“我……”
沈安和瞬间哑了声。
如果今天这事儿换在娇娇身上,他恐怕做的也会跟娇娇一样放肆。
“陈锦玉虽然不是我亲生的,但这么多年养在我膝下,她早就成了我长公主府的人。我府上的人,绝不会能叫人欺负了去。”

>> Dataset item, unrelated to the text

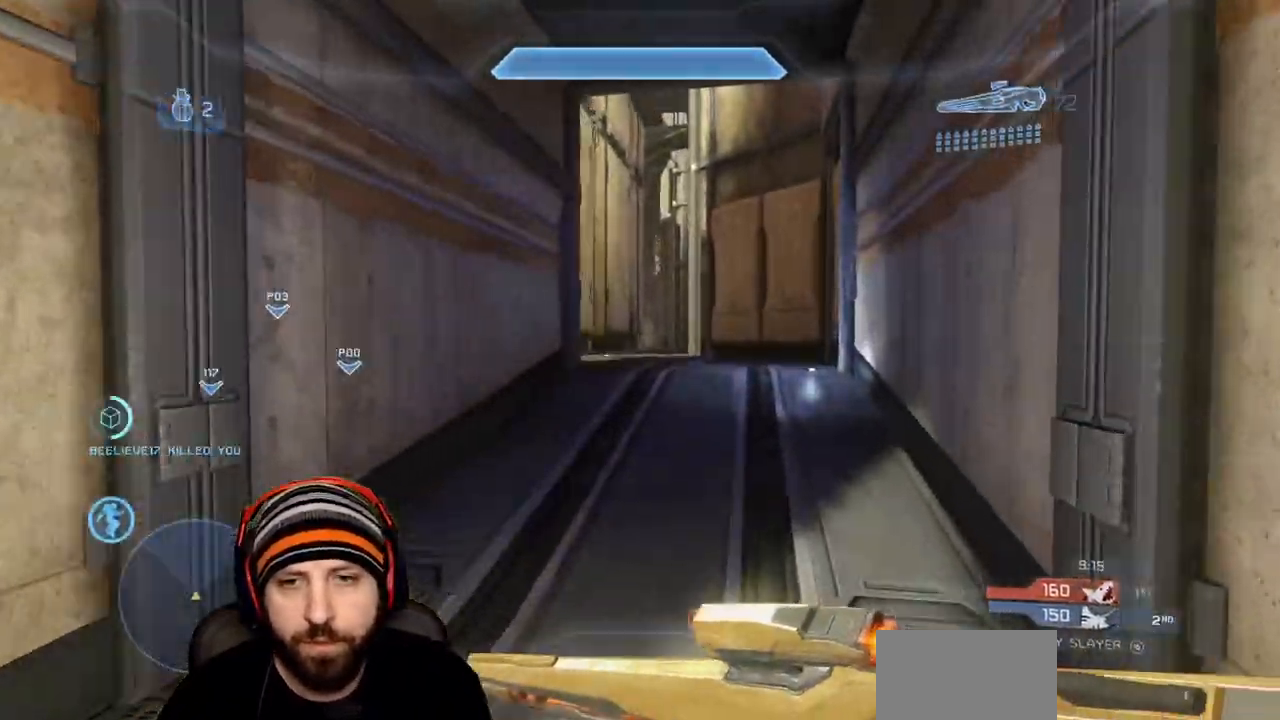
{"dt_ms": 500, "buttons": [], "left_stick": "up", "right_stick": "center", "events": []}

楚华裳把沈月娇喊到跟前,“你今天確实放肆了些,但也是为了维护我们长公主府的顏面。不过若是再有下次,记得別再自己动手,省得脏了袖子。”
她看了眼方嬤嬤,方嬤嬤立刻拿了副新做的头面来。
“听说你丟了只簪子,这些就算是娘亲补给你的。”
沈安和都气笑了。
“殿下你就这么宠著她吧。”
楚华裳笑了笑,拿起一只裹金的翠玉鐲子,拉著沈月娇的手想给她戴上。
想起手腕上的鐲子,沈月娇突然躲了一下。
“娘亲,我想起红裳先生还给我留了课业,我得赶紧回去了。”
她慌慌张张的离开,好像真的是为了课业一般。
离开主院,沈月娇才看见陈锦玉一直等在那里。
见她过来,陈锦玉还往前小跑了两步。
“他们为难你了吗”
沈月娇摇头,“娘亲才不会为难我呢。倒是我爹,骂了我两句而已。”
陈锦玉眼里蕴起雾气,眼看著就要哭了。
“憋回去。最討厌看见你哭哭啼啼的了。”
陈锦玉吸了吸鼻子,说:“我那边还有一支好簪子,我一会儿赔给你。”
沈月娇瞥了她一眼,“我要昨天跟你抢的那支步摇。”
陈锦玉这才露出笑意,“都给你,两支都给你。”
南疆的事情说大不大,说小也不小,谢昭身边又有文安侯的旧部將帮衬,终於是摆平了那些事情,已经可以回京了。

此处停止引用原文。